Why the Astra Case Does Not Bar Claims Like Sagebrush’s Action

For years, drug manufacturers have relied on a single U.S. Supreme Court case to fend off lawsuits from safety-net providers: Astra USA, Inc. v. Santa Clara County, decided in 2011. The argument goes like this: because Section 340B does not give covered entities a private right to sue, any claim that touches 340B pricing is off limits. 

Indeed, the Pharmaceutical Research and Manufacturers of America (PhRMA) filed an amicus brief arguing that the 340B Drug Pricing Program requires uniform oversight by a single federal arbiter, not a patchwork of whistleblower lawsuits filed across the country. PhRMA warned that allowing False Claims Act suits based on 340B pricing disputes would destabilize the centralized pricing system that the federal government administers and lead to conflicting outcomes across jurisdictions.

Opponents believe that the argument has always been too broad. The Ninth Circuit Court of Appeals’ recent Adventist decision confirms why.

What Astra Actually Held

In Astra, the plaintiff sued drug manufacturers for breaching their pharmaceutical pricing agreements with the government. The Supreme Court held that covered entities were not intended third-party beneficiaries of those contracts and could not sue to enforce them. The Court noted that Congress created a specific administrative process for 340B pricing disputes and that allowing private breach-of-contract suits would produce fragmented enforcement.

Astra was about one thing: whether covered entities could bring contract claims to enforce the pricing agreements between manufacturers and the government. The answer was “no.”

What Astra Did Not Hold

Astra did not hold that every legal claim involving drug pricing is barred. The Supreme Court itself recognized that state law claims arising from independent substantive obligations remain available. The question is whether the claim seeks to enforce 340B directly or whether it arises from a separate legal duty.

How Adventist Draws the Line

The Ninth Circuit applied exactly this distinction. Adventist’s False Claims Act action did not seek reimbursement for 340B overcharges. They sought statutory damages for false claims submitted to the government. The violation of 340B’s pricing formula was related to the claim, but the legal theory was independent.

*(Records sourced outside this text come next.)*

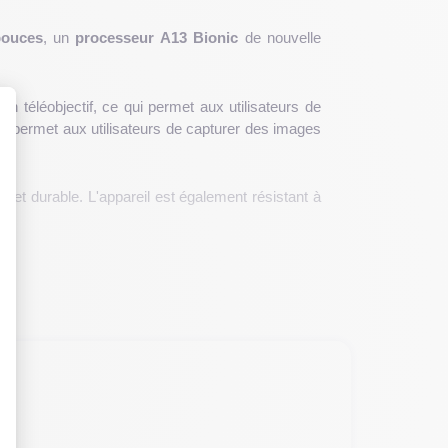
pouces
, un
processeur A13 Bionic
de nouvelle
un téléobjectif, ce qui permet aux utilisateurs de
ro permet aux utilisateurs de capturer des images
 : Personnalisez vos Options
de et durable. L'appareil est également résistant à
écurité, la charge rapide et une
batterie longue
 et capacités de stockage pour répondre aux besoins
 11 Pro.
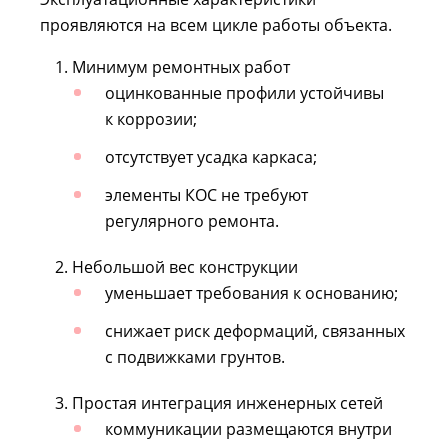
проявляются на всем цикле работы объекта.
Минимум ремонтных работ
оцинкованные профили устойчивы
к коррозии;
отсутствует усадка каркаса;
элементы КОС не требуют
регулярного ремонта.
Небольшой вес конструкции
уменьшает требования к основанию;
снижает риск деформаций, связанных
с подвижками грунтов.
Простая интеграция инженерных сетей
коммуникации размещаются внутри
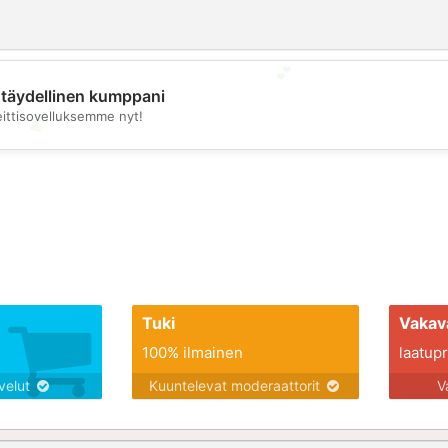
täydellinen kumppani
eittisovelluksemme nyt!
💖
💕
Tuki
Vakav
100% ilmainen
laatupro
lvelut
Kuuntelevat moderaattorit
V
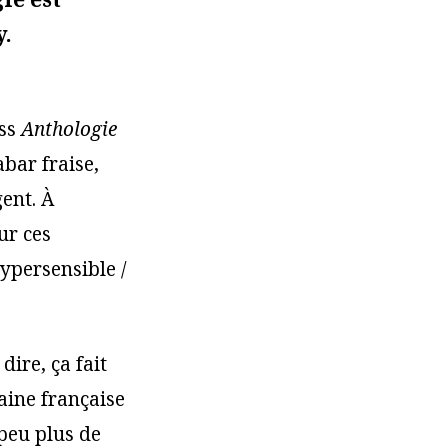
y.
ess
Anthologie
abar fraise,
gent. À
ur ces
hypersensible /
 dire, ça fait
aine française
 peu plus de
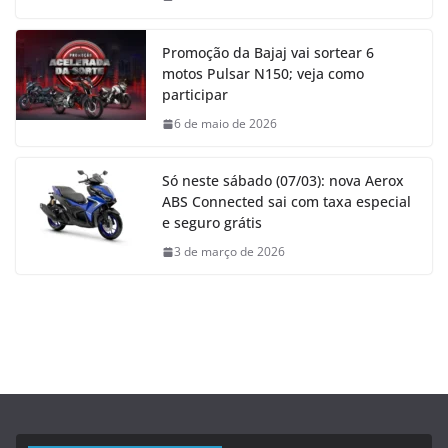
Promoção da Bajaj vai sortear 6
motos Pulsar N150; veja como
participar
6 de maio de 2026
Só neste sábado (07/03): nova Aerox
ABS Connected sai com taxa especial
e seguro grátis
3 de março de 2026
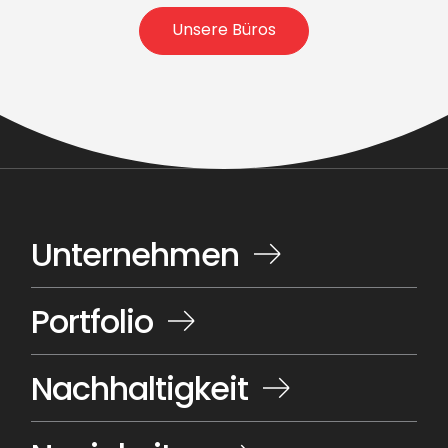
Unsere Büros
Unternehmen
Portfolio
Nachhaltigkeit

As the court put it, Adventist sought redress for false claims, not for violations of Section 340B’s ceiling price formula. In addition, the U.S. Department of Justice filed an amicus brief in the case supporting Adventist’s position. 

What This Means for Sagebrush’s Lawsuit

Sagebrush’s claims against Amgen follow the same logic. The 340B Program provides background context, but the legal obligations at issue arise independently under state law. Sagebrush’s counsel argued at a hearing that the 340B Program is the background to, not the backbone of, Sagebrush’s claims. Sagebrush lawyers say the Adventist decision supports that framing; claims that arise from independent legal obligations are not blocked by Astra, even when the underlying conduct involves 340B pricing.